Preheat the oven to 220 °C fan-bake. Line an oven tray with baking paper. Tip: Check your avocado is ripe before starting this recipe.
Bake capsicum
Thinly slice 1 capsicum. Put the capsicum on the lined tray, drizzle with 1 tbsp olive oil, season with salt and pepper and toss to coat. Bake for 10-12 minutes until lightly charred and tender.
Cook rice
Meanwhile, peel and mince 2 cloves garlic. Heat 1 tbsp olive oil in a medium-sized pot over medium heat.
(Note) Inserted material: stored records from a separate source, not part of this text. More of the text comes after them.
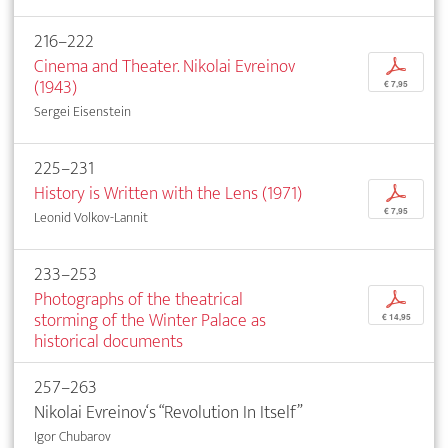
216–222
Cinema and Theater. Nikolai Evreinov
p
(1943)
€ 7,95
Sergei Eisenstein
225–231
History is Written with the Lens (1971)
p
€ 7,95
Leonid Volkov-Lannit
233–253
Photographs of the theatrical
p
storming of the Winter Palace as
€ 14,95
historical documents
257–263
Nikolai Evreinov‘s “Revolution In Itself”
Igor Chubarov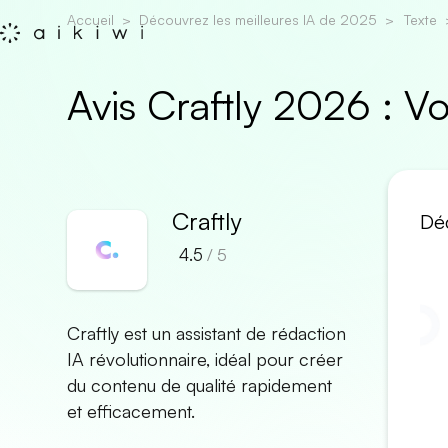
Accueil
Découvrez les meilleures IA de 2025
Texte
Avis Craftly 2026 : 
Craftly
Déc
4.5
/ 5
Craftly est un assistant de rédaction
IA révolutionnaire, idéal pour créer
du contenu de qualité rapidement
et efficacement.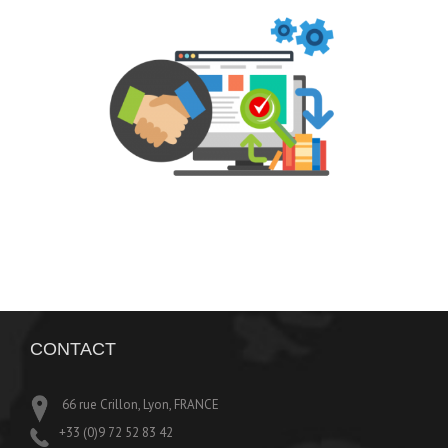
CONTACT
66 rue Crillon, Lyon, FRANCE
+33 (0)9 72 52 83 42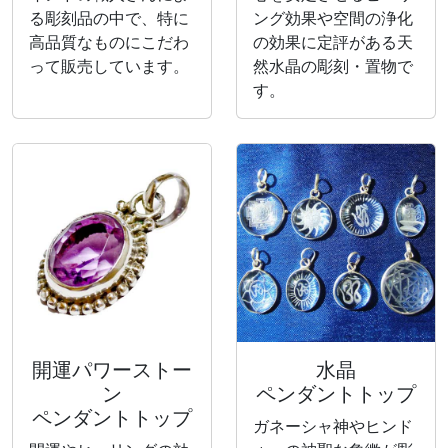
る彫刻品の中で、特に
ング効果や空間の浄化
高品質なものにこだわ
の効果に定評がある天
って販売しています。
然水晶の彫刻・置物で
す。
開運パワーストー
水晶
ン
ペンダントトップ
ペンダントトップ
ガネーシャ神やヒンド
Cook 1 cup basmati rice, garlic and 3 tsp Mexican seasoning, stirring, for 1 minute. Add 400 g diced tomatoes, 250ml or 1 cup of water and 2 tsp honey. Cover and bring to a simmer. Reduce the heat to low and cook, stirring occasionally, for 15 minutes.
Prep ingredients
While the rice is cooking, drain and rinse 400 g cannellini beanss. Finely chop 1 bunch coriander, including the stems.
Bake rice
Add 1 cup frozen corn, cannellini beans, and half the coriander to the rice, then remove from the heat. Taste, then season with salt and pepper. Transfer the rice mixture to a baking dish and grate over ½ cup cheese. Bake for 5-7 minutes until the cheese is melted.
Make avocado mash
While the rice mixture is baking, mash 1 avocado in a small bowl. Add the remaining coriander and 2 tsp red wine vinegar and stir to combine. Taste, then season with salt and pepper.
To serve
Drizzle the capsicum with red wine vinegar. Divide the cheesy corn, bean and rice bake and capsicum between plates. Top with a good dollop of sour cream and the avocado mash.